Print the whole listing, unchanged.

Records provided
──────────

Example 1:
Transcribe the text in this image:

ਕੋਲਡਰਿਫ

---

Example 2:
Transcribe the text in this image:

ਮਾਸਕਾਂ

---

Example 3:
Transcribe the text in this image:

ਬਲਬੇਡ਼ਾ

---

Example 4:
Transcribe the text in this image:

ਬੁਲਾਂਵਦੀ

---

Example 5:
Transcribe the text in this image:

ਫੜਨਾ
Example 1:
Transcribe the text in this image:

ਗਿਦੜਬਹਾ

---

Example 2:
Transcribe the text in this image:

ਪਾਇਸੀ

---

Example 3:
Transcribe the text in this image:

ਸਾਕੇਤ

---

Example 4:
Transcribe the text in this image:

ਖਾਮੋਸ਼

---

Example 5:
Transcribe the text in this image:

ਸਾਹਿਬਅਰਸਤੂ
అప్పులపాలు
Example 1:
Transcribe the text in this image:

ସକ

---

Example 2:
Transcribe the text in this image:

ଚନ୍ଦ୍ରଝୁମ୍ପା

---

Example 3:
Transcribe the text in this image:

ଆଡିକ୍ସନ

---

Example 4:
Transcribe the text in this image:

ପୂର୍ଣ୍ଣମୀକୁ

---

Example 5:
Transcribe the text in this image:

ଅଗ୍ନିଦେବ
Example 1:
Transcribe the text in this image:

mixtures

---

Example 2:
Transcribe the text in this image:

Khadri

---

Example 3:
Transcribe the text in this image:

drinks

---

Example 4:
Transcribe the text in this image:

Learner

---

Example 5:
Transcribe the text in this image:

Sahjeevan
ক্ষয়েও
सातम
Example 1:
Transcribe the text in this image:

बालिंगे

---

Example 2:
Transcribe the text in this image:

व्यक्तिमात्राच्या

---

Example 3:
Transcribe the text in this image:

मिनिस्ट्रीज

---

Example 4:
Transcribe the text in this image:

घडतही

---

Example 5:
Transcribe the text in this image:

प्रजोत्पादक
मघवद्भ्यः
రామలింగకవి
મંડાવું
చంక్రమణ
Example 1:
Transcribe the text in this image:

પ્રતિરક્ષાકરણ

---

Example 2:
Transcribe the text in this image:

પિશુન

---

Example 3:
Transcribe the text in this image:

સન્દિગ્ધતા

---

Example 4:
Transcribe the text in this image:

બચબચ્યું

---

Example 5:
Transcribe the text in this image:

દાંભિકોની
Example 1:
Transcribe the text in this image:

──────────

Worked solution
Example 1:
Transcribe the text in this image:

ਕੋਲਡਰਿਫ

---

Example 2:
Transcribe the text in this image:

ਮਾਸਕਾਂ

---

Example 3:
Transcribe the text in this image:

ਬਲਬੇਡ਼ਾ

---

Example 4:
Transcribe the text in this image:

ਬੁਲਾਂਵਦੀ

---

Example 5:
Transcribe the text in this image:

ਫੜਨਾ
Example 1:
Transcribe the text in this image:

ਗਿਦੜਬਹਾ

---

Example 2:
Transcribe the text in this image:

ਪਾਇਸੀ

---

Example 3:
Transcribe the text in this image:

ਸਾਕੇਤ

---

Example 4:
Transcribe the text in this image:

ਖਾਮੋਸ਼

---

Example 5:
Transcribe the text in this image:

ਸਾਹਿਬਅਰਸਤੂ
అప్పులపాలు
Example 1:
Transcribe the text in this image:

ସକ

---

Example 2:
Transcribe the text in this image:

ଚନ୍ଦ୍ରଝୁମ୍ପା

---

Example 3:
Transcribe the text in this image:

ଆଡିକ୍ସନ

---

Example 4:
Transcribe the text in this image:

ପୂର୍ଣ୍ଣମୀକୁ

---

Example 5:
Transcribe the text in this image:

ଅଗ୍ନିଦେବ
Example 1:
Transcribe the text in this image:

mixtures

---

Example 2:
Transcribe the text in this image:

Khadri

---

Example 3:
Transcribe the text in this image:

drinks

---

Example 4:
Transcribe the text in this image:

Learner

---

Example 5:
Transcribe the text in this image:

Sahjeevan
ক্ষয়েও
सातम
Example 1:
Transcribe the text in this image:

बालिंगे

---

Example 2:
Transcribe the text in this image:

व्यक्तिमात्राच्या

---

Example 3:
Transcribe the text in this image:

मिनिस्ट्रीज

---

Example 4:
Transcribe the text in this image:

घडतही

---

Example 5:
Transcribe the text in this image:

प्रजोत्पादक
मघवद्भ्यः
రామలింగకవి
મંડાવું
చంక్రమణ
Example 1:
Transcribe the text in this image:

પ્રતિરક્ષાકરણ

---

Example 2:
Transcribe the text in this image:

પિશુન

---

Example 3:
Transcribe the text in this image:

સન્દિગ્ધતા

---

Example 4:
Transcribe the text in this image:

બચબચ્યું

---

Example 5:
Transcribe the text in this image:

દાંભિકોની
Example 1:
Transcribe the text in this image:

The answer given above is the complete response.